Given request A
Copy the passage on neural network history word for word, from "Interest in the" up to and including "generation of researchers.".
Given request B
List every software framework named in the passage on neural network history.

Document extract
»»
Interest in the multilayer perceptron (MLP) model continued through the ’60s. This changed when, in 1969, Marvin Minksy and Seymour Papert published their book Perceptrons (MIT Press). The book contained a proof showing that linear perceptrons could not classify the behavior of a nonlinear function (XOR). Despite the limitations of the proof (nonlinear perceptron models existed at the time of the book’s publication, and are even noted by the authors), its publication heralded the plummeting of funding for neural network models. Research would not recover until the 1980s, with the rise of a new generation of researchers.
The increase in computing power together with the development of the back-propagation technique (known in various forms since the ’60s, but not applied in general until the ’80s) prompted a resurgence of interest in neural networks. Not only did computers have the power to train larger networks, but we also had the techniques to train deeper networks efficiently. The first convolutional neural networks combined these insights with a model of visual recognition from mammalian brains, yielding for the first time networks that could efficiently recognize complex images such as handwritten digits and faces. Convolutional networks do this by applying the same “subnetwork” to different locations of the image and aggregating the results of these into higher-level features. In Chapter 12 we look at how this works in more detail.
In the ’90s and early 2000s interest in neural networks declined again as more “understandable” models like support vector machines (SVMs) and decision trees became popular. SVMs proved to be excellent classifiers for many data sources of the time, especially when coupled with human-engineered features. In computer vision, “feature engineering” became popular. This involves building feature detectors for small elements in a picture and combining them by hand into something that recognizes more complex forms. It later turned out that deep learning nets learn to recognize very similar features and learn to combine them in a very similar way. In Chapter 12 we explore some of the inner workings of these networks and visualize what they learn.
With the advent of general-purpose programming on graphics processing units (GPUs) in the late 2000s, neural network architectures were able to make great strides over the competition. GPUs contain thousands of small processors that can do trillions of operations per second in parallel. Originally developed for computer gaming, where this is needed to render complex 3D scenes in real time, it turned out that the same hardware can be used to train neural networks in parallel, achieving speed improvements of a factor of 10 or higher.
The other thing that happened was that the internet made very large training sets available. Where researchers had been training classifiers with thousands of images before, now they had access to tens if not hundreds of millions of images. Combined with larger networks, neural networks had their chance to shine. This dominance has only continued in the succeeding years, with improved techniques and applications of neural networks to areas outside of image recognition, including translation, speech recognition, and image synthesis.
While the boom in computational power and better techniques led to an increase in interest in neural networks, we have also seen huge strides in usability. In particular, deep learning frameworks like TensorFlow, Theano, and Torch allow nonexperts to construct complex neural networks to solve their own machine learning problems. This has turned a task that used to require months or years of handcoding and head-on-table-banging effort (writing efficient GPU kernels is hard!) into something that anyone can do in an afternoon (or really a few days in practice). Increased usability has greatly increased the number of researchers who can work on deep learning problems. Frameworks like Keras with an even higher level of abstraction make it possible for anyone with a working knowledge of Python and some tools to run some interesting experiments, as this book will show.
««
Record set
»»
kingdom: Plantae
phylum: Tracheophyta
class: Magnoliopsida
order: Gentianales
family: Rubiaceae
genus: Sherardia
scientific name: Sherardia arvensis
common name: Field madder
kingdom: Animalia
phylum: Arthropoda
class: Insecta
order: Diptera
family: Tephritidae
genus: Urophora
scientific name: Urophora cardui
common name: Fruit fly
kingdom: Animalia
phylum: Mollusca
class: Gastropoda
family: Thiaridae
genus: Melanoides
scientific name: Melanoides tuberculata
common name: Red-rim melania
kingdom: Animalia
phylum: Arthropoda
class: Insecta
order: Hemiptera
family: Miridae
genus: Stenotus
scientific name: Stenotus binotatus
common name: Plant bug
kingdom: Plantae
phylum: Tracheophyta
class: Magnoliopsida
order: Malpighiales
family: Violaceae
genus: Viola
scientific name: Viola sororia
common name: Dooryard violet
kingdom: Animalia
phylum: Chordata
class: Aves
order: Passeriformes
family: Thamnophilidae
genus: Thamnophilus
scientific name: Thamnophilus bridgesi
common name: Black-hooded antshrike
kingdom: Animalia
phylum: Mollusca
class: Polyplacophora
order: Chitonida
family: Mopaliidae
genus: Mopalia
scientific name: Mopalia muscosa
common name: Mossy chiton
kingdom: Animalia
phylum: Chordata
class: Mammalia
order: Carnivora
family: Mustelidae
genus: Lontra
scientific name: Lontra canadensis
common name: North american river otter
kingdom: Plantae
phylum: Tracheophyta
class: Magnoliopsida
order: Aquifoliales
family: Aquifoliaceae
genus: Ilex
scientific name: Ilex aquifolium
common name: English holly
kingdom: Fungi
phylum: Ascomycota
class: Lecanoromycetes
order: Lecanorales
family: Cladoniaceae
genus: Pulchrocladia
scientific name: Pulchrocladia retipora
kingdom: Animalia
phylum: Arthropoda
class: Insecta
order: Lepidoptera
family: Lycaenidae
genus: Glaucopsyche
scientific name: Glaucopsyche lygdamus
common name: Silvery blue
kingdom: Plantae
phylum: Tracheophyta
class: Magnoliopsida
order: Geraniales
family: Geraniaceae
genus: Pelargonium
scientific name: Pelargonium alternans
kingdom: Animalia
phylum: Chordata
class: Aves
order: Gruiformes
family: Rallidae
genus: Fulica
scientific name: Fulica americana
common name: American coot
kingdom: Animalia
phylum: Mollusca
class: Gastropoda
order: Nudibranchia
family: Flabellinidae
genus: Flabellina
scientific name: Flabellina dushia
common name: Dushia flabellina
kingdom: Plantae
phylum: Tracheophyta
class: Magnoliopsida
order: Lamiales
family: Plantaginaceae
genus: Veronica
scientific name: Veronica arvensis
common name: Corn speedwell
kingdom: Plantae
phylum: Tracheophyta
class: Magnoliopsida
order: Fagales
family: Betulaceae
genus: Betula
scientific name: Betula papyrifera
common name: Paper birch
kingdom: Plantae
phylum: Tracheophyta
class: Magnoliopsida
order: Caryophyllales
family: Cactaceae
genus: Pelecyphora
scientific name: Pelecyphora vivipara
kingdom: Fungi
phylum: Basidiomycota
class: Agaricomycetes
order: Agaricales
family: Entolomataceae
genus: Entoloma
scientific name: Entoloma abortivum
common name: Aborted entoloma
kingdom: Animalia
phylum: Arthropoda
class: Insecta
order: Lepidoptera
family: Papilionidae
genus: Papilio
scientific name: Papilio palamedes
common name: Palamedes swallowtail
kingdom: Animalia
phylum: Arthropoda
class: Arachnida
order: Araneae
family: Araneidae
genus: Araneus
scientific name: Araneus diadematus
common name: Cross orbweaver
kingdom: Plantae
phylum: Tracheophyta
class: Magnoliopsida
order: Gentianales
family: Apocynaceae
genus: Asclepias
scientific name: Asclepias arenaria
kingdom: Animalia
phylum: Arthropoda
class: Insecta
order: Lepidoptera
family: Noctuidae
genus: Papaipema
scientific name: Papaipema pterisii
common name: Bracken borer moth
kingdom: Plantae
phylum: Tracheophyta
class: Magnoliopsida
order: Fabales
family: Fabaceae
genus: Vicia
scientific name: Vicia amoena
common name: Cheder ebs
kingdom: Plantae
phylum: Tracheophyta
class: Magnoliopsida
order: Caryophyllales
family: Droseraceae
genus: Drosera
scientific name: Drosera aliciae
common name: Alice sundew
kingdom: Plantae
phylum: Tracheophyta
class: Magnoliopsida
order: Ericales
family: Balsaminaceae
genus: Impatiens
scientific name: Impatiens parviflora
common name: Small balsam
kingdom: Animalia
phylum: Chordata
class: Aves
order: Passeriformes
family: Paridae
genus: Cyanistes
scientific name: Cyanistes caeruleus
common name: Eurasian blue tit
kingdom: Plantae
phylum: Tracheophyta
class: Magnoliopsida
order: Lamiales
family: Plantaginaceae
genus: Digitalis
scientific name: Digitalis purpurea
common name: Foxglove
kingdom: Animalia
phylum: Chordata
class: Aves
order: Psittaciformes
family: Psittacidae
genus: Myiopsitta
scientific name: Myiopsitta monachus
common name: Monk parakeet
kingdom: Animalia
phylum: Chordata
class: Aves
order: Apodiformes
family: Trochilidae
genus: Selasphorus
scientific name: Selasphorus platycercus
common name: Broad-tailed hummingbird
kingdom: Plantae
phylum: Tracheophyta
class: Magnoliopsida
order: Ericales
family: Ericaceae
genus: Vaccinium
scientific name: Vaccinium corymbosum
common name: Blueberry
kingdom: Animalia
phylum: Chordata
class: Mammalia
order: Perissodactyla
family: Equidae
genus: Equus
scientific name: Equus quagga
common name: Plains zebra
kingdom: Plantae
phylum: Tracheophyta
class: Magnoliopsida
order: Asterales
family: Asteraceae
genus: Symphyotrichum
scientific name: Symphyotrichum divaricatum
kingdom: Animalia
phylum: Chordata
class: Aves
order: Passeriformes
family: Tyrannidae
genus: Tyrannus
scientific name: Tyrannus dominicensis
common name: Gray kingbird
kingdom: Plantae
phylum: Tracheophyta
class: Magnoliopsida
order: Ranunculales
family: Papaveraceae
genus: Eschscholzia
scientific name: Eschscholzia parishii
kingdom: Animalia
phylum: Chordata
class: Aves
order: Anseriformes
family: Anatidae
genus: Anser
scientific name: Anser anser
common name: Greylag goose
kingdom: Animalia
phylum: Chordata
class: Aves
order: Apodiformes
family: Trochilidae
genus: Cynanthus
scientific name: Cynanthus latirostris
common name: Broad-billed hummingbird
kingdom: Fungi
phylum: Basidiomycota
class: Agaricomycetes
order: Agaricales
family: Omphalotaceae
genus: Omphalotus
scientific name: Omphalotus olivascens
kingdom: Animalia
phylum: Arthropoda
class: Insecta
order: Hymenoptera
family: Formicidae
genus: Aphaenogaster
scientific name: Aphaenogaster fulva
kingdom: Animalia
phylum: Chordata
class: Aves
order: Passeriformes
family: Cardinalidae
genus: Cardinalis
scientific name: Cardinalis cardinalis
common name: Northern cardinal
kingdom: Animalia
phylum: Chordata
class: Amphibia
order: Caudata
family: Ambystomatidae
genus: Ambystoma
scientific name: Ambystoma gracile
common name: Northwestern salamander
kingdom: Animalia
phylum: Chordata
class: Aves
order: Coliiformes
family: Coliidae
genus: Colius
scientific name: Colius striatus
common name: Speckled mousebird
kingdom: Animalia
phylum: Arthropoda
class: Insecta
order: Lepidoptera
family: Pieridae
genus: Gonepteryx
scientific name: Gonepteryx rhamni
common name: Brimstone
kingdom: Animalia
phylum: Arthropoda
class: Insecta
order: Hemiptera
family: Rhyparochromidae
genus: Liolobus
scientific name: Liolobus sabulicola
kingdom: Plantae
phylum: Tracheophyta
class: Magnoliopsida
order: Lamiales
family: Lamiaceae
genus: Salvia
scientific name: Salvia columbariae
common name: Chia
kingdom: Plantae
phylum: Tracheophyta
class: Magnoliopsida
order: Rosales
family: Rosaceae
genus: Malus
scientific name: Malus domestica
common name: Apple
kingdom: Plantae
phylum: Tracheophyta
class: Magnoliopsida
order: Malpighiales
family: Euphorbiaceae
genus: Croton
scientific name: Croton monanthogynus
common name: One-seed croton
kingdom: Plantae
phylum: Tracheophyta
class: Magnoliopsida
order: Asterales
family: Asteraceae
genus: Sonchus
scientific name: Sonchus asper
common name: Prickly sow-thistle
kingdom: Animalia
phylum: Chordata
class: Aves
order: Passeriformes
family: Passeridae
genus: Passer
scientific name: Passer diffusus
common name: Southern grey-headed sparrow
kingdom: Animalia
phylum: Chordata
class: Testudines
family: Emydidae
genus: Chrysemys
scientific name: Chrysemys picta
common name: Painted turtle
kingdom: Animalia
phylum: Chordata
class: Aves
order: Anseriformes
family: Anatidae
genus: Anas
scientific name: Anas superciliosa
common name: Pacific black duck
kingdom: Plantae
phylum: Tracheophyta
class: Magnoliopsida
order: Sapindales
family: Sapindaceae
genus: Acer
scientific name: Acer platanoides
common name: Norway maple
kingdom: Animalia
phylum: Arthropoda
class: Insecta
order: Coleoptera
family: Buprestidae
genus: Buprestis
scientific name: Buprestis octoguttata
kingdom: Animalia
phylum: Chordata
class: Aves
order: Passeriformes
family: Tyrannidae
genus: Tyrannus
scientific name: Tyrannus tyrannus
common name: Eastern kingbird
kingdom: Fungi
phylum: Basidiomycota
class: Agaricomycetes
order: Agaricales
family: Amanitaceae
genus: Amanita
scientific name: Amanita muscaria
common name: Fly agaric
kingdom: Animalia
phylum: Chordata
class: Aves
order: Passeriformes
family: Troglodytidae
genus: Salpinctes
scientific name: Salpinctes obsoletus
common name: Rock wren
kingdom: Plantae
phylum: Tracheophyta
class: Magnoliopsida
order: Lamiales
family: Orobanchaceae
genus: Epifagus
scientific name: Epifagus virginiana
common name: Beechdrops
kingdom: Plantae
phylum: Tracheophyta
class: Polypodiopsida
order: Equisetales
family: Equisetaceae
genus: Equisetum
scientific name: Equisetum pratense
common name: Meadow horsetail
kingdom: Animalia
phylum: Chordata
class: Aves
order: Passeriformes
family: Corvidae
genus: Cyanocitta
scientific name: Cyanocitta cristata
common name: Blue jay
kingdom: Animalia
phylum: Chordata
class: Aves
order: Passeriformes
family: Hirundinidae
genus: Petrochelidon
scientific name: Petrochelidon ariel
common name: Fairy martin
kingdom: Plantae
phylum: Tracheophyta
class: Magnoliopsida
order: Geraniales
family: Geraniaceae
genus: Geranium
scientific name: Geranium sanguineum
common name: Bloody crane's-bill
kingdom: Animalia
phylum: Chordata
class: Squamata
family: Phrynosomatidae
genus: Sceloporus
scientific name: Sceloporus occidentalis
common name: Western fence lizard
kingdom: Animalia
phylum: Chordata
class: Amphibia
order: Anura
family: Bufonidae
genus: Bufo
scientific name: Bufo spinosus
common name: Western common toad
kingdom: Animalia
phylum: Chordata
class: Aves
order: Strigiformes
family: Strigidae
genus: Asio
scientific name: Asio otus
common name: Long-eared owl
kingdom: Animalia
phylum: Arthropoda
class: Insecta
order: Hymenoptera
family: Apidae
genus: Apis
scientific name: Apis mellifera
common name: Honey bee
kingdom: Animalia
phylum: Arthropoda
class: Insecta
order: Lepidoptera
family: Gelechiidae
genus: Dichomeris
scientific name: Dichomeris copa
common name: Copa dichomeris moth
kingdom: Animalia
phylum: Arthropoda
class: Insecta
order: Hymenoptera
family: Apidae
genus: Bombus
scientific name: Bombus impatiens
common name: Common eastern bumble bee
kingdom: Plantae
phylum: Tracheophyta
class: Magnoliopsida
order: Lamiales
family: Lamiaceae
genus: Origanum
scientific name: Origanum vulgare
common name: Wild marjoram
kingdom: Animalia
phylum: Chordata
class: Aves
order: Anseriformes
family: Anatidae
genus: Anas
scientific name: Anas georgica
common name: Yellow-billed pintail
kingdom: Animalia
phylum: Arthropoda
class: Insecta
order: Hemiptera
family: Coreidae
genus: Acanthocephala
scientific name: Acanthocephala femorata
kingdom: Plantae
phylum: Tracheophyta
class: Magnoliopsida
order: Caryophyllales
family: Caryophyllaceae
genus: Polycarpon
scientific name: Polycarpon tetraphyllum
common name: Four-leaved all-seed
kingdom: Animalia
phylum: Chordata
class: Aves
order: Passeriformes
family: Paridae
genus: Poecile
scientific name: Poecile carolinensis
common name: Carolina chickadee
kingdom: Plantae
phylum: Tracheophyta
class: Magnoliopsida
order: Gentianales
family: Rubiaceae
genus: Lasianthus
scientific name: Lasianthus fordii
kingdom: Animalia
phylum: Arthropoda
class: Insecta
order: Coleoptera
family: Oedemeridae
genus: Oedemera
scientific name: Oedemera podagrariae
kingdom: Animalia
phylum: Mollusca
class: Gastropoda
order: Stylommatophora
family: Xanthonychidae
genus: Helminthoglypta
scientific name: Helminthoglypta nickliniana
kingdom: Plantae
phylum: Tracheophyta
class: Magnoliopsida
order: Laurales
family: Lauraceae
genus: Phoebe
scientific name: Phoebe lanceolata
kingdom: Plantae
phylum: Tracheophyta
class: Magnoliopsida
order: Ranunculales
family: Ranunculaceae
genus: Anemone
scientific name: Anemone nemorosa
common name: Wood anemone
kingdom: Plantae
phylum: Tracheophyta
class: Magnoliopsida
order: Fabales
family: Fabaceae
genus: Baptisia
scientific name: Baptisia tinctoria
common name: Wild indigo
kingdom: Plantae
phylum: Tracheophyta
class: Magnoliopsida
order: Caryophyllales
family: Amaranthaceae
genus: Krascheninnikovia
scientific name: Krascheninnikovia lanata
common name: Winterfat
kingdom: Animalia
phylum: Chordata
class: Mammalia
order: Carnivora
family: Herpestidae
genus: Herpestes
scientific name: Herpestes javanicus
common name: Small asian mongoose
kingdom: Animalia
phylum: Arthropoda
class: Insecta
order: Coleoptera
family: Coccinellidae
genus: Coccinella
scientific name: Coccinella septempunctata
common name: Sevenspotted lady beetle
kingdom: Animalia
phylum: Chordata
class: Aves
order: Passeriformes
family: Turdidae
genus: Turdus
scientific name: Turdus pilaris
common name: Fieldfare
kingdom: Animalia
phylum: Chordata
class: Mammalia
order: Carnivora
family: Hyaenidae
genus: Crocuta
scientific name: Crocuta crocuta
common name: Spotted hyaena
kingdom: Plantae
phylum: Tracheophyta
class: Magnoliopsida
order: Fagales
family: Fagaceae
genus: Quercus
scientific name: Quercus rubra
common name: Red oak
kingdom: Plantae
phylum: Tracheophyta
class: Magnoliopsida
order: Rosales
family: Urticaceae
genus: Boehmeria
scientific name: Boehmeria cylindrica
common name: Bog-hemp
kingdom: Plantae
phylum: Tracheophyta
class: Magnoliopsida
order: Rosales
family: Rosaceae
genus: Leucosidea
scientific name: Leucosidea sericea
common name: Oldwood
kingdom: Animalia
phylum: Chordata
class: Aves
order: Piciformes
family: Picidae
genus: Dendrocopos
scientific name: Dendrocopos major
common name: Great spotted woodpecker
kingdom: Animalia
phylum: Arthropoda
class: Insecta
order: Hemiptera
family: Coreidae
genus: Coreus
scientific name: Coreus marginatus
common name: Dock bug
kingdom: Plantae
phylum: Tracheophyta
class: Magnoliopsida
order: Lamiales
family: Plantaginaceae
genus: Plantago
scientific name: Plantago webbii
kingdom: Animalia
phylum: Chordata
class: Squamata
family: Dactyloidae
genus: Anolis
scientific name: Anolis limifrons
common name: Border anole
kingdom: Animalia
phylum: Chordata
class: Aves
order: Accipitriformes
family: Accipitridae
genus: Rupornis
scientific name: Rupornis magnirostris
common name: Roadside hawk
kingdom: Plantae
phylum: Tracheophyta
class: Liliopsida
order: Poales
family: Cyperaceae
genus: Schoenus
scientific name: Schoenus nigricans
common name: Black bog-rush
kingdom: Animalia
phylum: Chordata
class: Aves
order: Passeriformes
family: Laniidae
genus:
««
Output A
Interest in the multilayer perceptron (MLP) model continued through the ’60s. This changed when, in 1969, Marvin Minksy and Seymour Papert published their book Perceptrons (MIT Press). The book contained a proof showing that linear perceptrons could not classify the behavior of a nonlinear function (XOR). Despite the limitations of the proof (nonlinear perceptron models existed at the time of the book’s publication, and are even noted by the authors), its publication heralded the plummeting of funding for neural network models. Research would not recover until the 1980s, with the rise of a new generation of researchers.

Output B
TensorFlow, Theano, Torch, Keras